Bulls and Babbs
Of course we are delighted when books are published about the parish, and it is probably a bit churlish to criticise them when they stray from accuracy, but somehow one feels obliged to rise to the defence of one of our rectors.
In Ted Babbs' book about the Borley Rectory affair, he has the following paragraph
...it seems that Edward Bull was something of a tyrant. Some years ago, a local publican told one of us (Ted Babbs) that when 'old Bull' was riding around the village in his trap, if the locals failed to adopt a sufficiently grovelling posture when he passed by they were liable to feel his whip across their backs. There is another local legend which tells of an incident when the Rev. Edward was one of the guns in a local shoot. The story has it that the reverand gentleman was waiting for the birds to come over when an innocent pig happened to amble by. Since there was nothing much happening, Bull shot it. Another version has it that the pig bit the rector first. We prefer this, there is almost an element of divine retribution in it. Happily, country parsons do not behave like this fashion today....(Borley Rectory, The Final Analysis -Claudine Mathias and Edward Babbs)
This paragraph caused a great deal of local head-scratching. Rev Edward Bull was a kindly and much-loved rector who was a great benefactor. He was a great deal less flamboyant than his neighbour Rev John Foster. However, we do have the story of the pig, and you can judge for yourself by comparing the two versions.
October 10th 1888
Attacked by a herd of swine
Whilst out shooting on thursday last, the Rev Felix P. Bull had a narrow escape from being mangled to death by a herd of swine feeding in a stubble field of Mr Daniel Offord, of this parish. Whilst crossing the stubble it appears that Mr Bull's dog must have aggravated a sow with a litter of small pigs, the sow rushed at the Reverand Gentleman siezing him by the leg, who in pushing her off had his finger severely bitten, whereupon he shot the sow dead and beat a hasty retreat. The value of the sow is about £6.

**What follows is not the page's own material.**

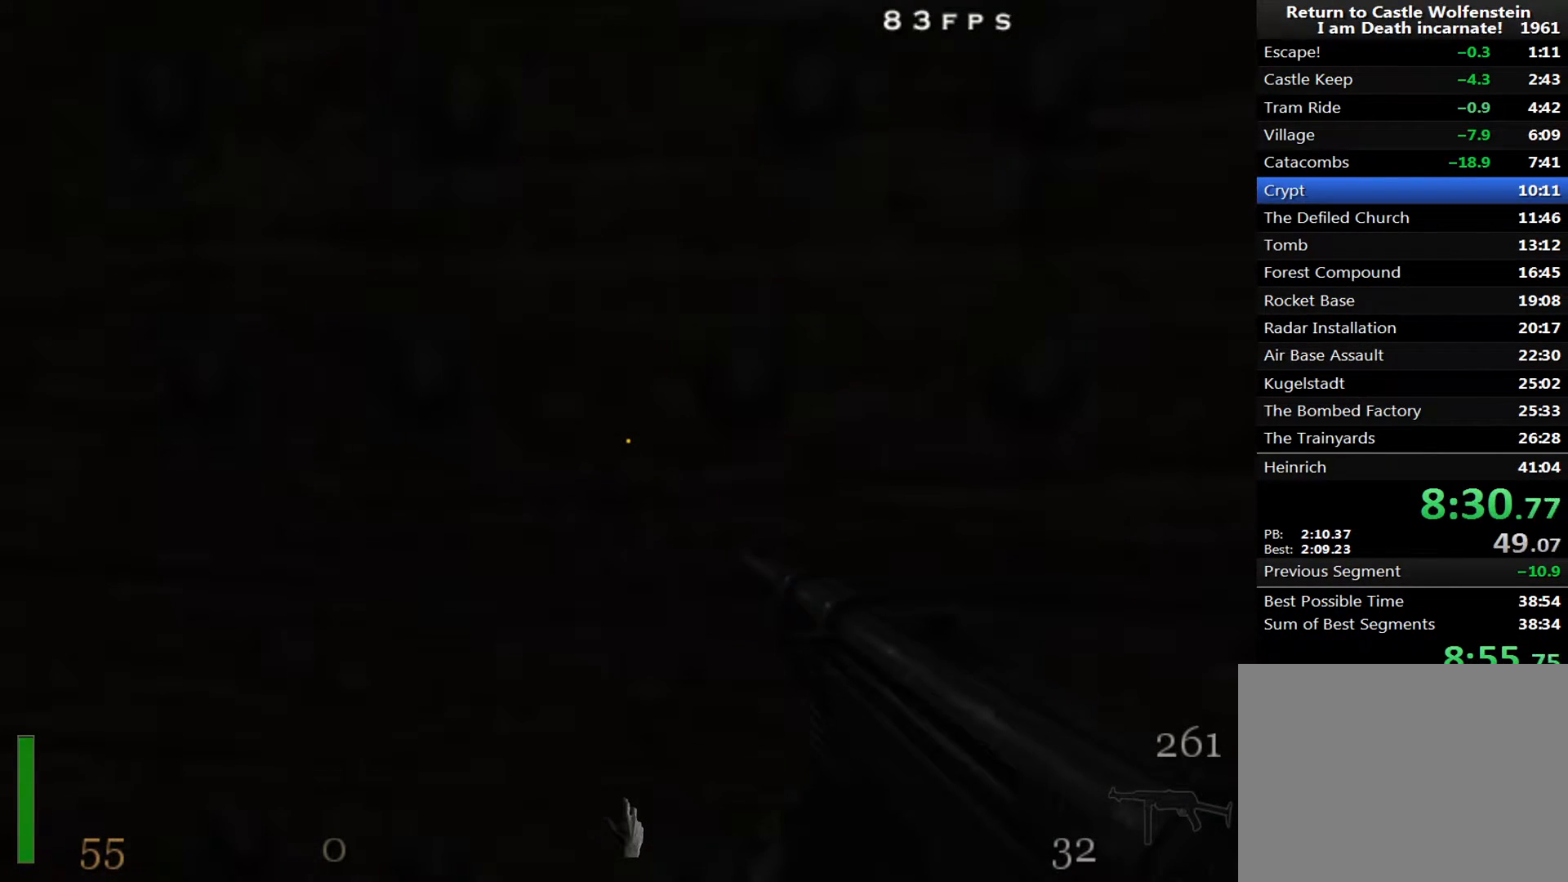
{"keys": ["shift"], "mouse": [], "events": [[150, "shift", "down"]]}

As regards the idea of the rector whipping anyone who refused to grovel to him, Ted may be straying from historical accuracy. The law of assault has not changed that much from the 1880s, and any such action would have been just as likely to have ended in criminal prosecution then as now. It would have certainly reached the local paper. We've scoured the local records for any such incidents without success. We're not even entirely sure whether he was referring to Rev. Edward Bull or Rev. Felix Bull.